Немногим позже Корри и Бетси наблюдали первые признаки продвижения союзников к победе. В течение нескольких дней в лагере ходил слух, что отряд принцессы Ирен – подразделение голландских войск, бежавших в Англию до капитуляции Голландии, – приближается к Вугту. Вскоре после этого однажды ночью они проснулись от грохота тысяч самолетов над головой. Мгновение спустя бомбы взорвались совсем рядом с лагерем, очевидно, союзники нацелились на близлежащие мосты. Взрывы были настолько сильными, что заключенные сидели с открытыми ртами, чтобы защитить барабанные перепонки.
Затем, 23 августа, битва за небо развернулась прямо над лагерем. В обеденное время над головой пролетели сотни самолетов, к которым присоединился треск пулеметной очереди: на малой высоте разгорелся воздушный бой. Преисполненные надежды заключенные наблюдали за происходящим. Корри легла на землю, чтобы ничего не пропустить, и когда пули и осколки снарядов подняли вокруг нее пыль, она переместилась под прикрытие барака, но осталась снаружи, чтобы продолжить наблюдение. Другим повезло меньше: пять раненых женщин пришлось госпитализировать. Действительно, союзники наступали. 25 августа генерал Дитрих фон Хольтиц, пруссак, военный наместник в Париже, не подчинился Гитлеру и отказался разрушить город перед отступлением. Вместо этого он сдался и без битвы передал город силам Свободной Франции. За это его прозвали «Спасителем Парижа».

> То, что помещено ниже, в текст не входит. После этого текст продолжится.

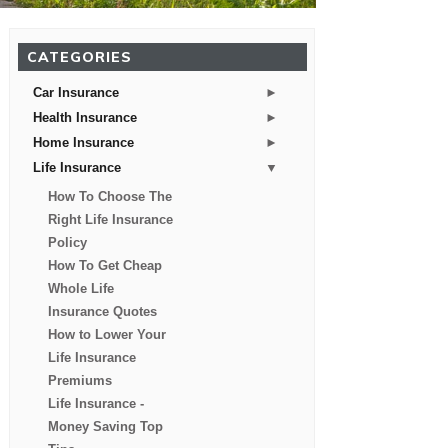
CATEGORIES
►
Car Insurance
►
Health Insurance
►
Home Insurance
▼
Life Insurance
How To Choose The
Right Life Insurance
Policy
How To Get Cheap
Whole Life
Insurance Quotes
How to Lower Your
Life Insurance
Premiums
Life Insurance -
Money Saving Top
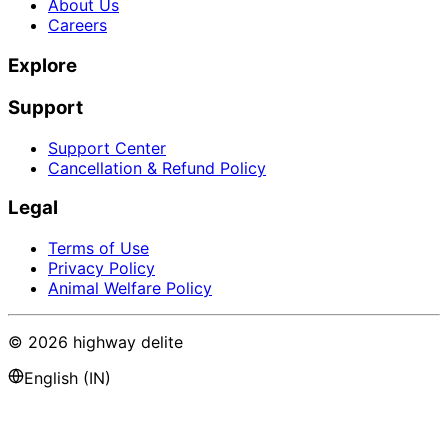
About Us
Careers
Explore
Support
Support Center
Cancellation & Refund Policy
Legal
Terms of Use
Privacy Policy
Animal Welfare Policy
©
2026
highway delite
English (IN)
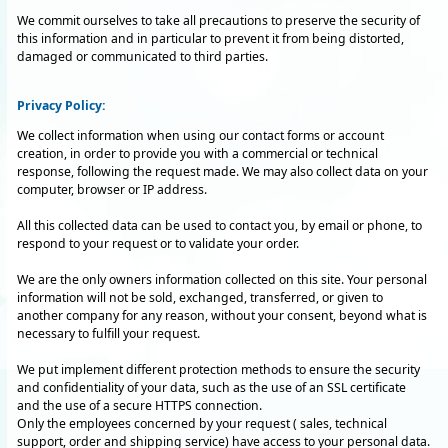
We commit ourselves to take all precautions to preserve the security of
this information and in particular to prevent it from being distorted,
damaged or communicated to third parties.
Privacy Policy:
We collect information when using our contact forms or account
creation, in order to provide you with a commercial or technical
response, following the request made. We may also collect data on your
computer, browser or IP address.
All this collected data can be used to contact you, by email or phone, to
respond to your request or to validate your order.
We are the only owners information collected on this site. Your personal
information will not be sold, exchanged, transferred, or given to
another company for any reason, without your consent, beyond what is
necessary to fulfill your request.
We put implement different protection methods to ensure the security
and confidentiality of your data, such as the use of an SSL certificate
and the use of a secure HTTPS connection.
Only the employees concerned by your request ( sales, technical
support, order and shipping service) have access to your personal data.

Но победы союзников имели печальные последствия для заключенных в концентрационных лагерях. Генрих Гиммлер, который руководил всеми лагерями, отдал приказ о массовых казнях – сначала приказали уничтожить больных и пожилых заключенных, затем здоровых – чтобы облегчить путь отступающим немцам.
Вугт тоже не пощадили. Утром 3 сентября, когда Корри работала на фабрике, заключенным приказали вернуться в свои бараки. Когда они вернулись в 35-й барак, Бетси поджидала сестру снаружи.
«Корри! Что происходит, ты знаешь? Мы свободны?»
«Нет. Еще нет. Я не знаю. Знаешь ли, Бетси, что-то мне совсем не по себе!»
Как раз в этот момент в соседнем мужском лагере загремел громкоговоритель. Как ни странно, мужчинам было приказано явиться на перекличку, а женщинам – нет. Заключенных начали вызывать из строя одного за другим. Женщины вокруг Корри – у многих из которых в мужском лагере находились мужья или родственники – вскакивали при звуке каждого имени.
Женщины забирались на скамейки или оконные рамы, чтобы посмотреть, что происходит.
«Я вижу своего мужа, – сказала одна из них с пепельно-серым лицом. – Как думаете, в последний раз?»
Прошло несколько мгновений, другая женщина комментировала происходящее: «Теперь мужчин вызывают вперед из разных групп, теперь они маршируют из ворот. Их, безусловно, перевозятся в Германию».
Мужчин было так много, что женщины слышали шарканье их шагов; через несколько минут все стихло.